▶ **TAREFA**:
Reescreva de forma mais breve o parágrafo do texto abaixo que começa com "Podemos dizer que direito transindividual" e preserve os fatos principais.

Podemos dizer que direito transindividual, também chamado de direito coletivo em sentido amplo, é gênero que abriga três espécies ou categorias, conforme se observa no artigo 81, parágrafo único, do Código de Defesa do Consumidor:

Parágrafo único. A defesa coletiva será exercida quando se tratar de:

I - interesses ou direitos difusos, assim entendidos, para efeitos deste código, os transindividuais, de natureza indivisível, de que sejam titulares pessoas indeterminadas e ligadas por circunstâncias de fato;

II - interesses ou direitos coletivos, assim entendidos, para efeitos deste código, os transindividuais, de natureza indivisível de que seja titular grupo, categoria ou classe de pessoas ligadas entre si ou com a parte contrária por uma relação jurídica base;

III - interesses ou direitos individuais homogêneos, assim entendidos os decorrentes de origem comum.

Segundo esse diploma legal, os direitos ou interesses coletivos podem ser divididos em direitos difusos, coletivos stricto sensu ou individuais homogêneos.

▶ **ENTRADAS SELECIONADAS**:
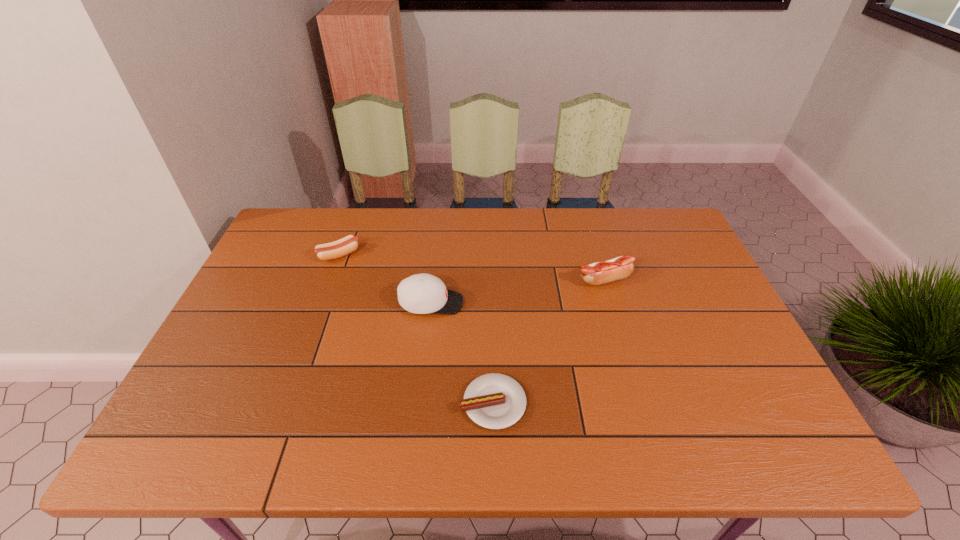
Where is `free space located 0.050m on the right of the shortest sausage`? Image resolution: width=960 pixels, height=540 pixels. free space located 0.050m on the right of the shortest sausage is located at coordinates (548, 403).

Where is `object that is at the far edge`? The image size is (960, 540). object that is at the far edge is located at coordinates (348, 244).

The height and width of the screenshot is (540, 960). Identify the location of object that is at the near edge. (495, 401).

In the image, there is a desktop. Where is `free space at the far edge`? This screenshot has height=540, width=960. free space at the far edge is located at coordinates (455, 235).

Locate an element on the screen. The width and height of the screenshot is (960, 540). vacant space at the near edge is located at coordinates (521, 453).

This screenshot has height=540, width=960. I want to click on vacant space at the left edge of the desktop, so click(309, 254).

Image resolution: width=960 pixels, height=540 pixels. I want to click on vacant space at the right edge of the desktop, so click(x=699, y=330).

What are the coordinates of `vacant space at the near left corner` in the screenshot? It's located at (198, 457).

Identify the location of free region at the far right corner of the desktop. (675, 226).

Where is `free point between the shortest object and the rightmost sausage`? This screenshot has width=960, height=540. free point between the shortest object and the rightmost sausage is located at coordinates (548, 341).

▶ **RESPOSTA ESCRITA**:
O direito transindividual, ou direito coletivo em sentido amplo, é um gênero com três espécies, conforme o artigo 81, parágrafo único, do Código de Defesa do Consumidor.